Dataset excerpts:
——
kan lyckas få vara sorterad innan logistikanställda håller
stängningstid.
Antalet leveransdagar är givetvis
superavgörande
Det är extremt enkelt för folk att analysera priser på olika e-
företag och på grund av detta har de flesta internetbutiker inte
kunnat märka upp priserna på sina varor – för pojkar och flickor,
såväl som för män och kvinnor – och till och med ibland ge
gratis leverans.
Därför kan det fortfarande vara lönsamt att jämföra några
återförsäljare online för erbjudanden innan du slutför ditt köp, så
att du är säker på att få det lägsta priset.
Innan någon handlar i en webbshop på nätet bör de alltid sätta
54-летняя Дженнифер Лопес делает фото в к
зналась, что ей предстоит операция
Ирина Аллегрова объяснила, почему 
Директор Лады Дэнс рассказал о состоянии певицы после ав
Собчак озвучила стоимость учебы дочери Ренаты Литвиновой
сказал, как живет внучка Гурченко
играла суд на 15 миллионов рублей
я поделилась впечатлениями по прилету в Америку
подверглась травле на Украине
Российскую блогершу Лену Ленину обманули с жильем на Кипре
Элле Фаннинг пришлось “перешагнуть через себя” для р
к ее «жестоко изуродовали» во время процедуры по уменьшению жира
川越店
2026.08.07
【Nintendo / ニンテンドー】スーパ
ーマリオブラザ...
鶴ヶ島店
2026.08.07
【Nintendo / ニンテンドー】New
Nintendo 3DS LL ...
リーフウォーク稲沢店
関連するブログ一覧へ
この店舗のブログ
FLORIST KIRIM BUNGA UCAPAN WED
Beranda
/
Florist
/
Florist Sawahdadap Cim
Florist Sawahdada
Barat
——
Exercise instructions |
Copy every line of the records above exactly, character for character, keeping each line break in place.

Written answer |
kan lyckas få vara sorterad innan logistikanställda håller
stängningstid.
Antalet leveransdagar är givetvis
superavgörande
Det är extremt enkelt för folk att analysera priser på olika e-
företag och på grund av detta har de flesta internetbutiker inte
kunnat märka upp priserna på sina varor – för pojkar och flickor,
såväl som för män och kvinnor – och till och med ibland ge
gratis leverans.
Därför kan det fortfarande vara lönsamt att jämföra några
återförsäljare online för erbjudanden innan du slutför ditt köp, så
att du är säker på att få det lägsta priset.
Innan någon handlar i en webbshop på nätet bör de alltid sätta
54-летняя Дженнифер Лопес делает фото в к
зналась, что ей предстоит операция
Ирина Аллегрова объяснила, почему 
Директор Лады Дэнс рассказал о состоянии певицы после ав
Собчак озвучила стоимость учебы дочери Ренаты Литвиновой
сказал, как живет внучка Гурченко
играла суд на 15 миллионов рублей
я поделилась впечатлениями по прилету в Америку
подверглась травле на Украине
Российскую блогершу Лену Ленину обманули с жильем на Кипре
Элле Фаннинг пришлось “перешагнуть через себя” для р
к ее «жестоко изуродовали» во время процедуры по уменьшению жира
川越店
2026.08.07
【Nintendo / ニンテンドー】スーパ
ーマリオブラザ...
鶴ヶ島店
2026.08.07
【Nintendo / ニンテンドー】New
Nintendo 3DS LL ...
リーフウォーク稲沢店
関連するブログ一覧へ
この店舗のブログ
FLORIST KIRIM BUNGA UCAPAN WED
Beranda
/
Florist
/
Florist Sawahdadap Cim
Florist Sawahdada
Barat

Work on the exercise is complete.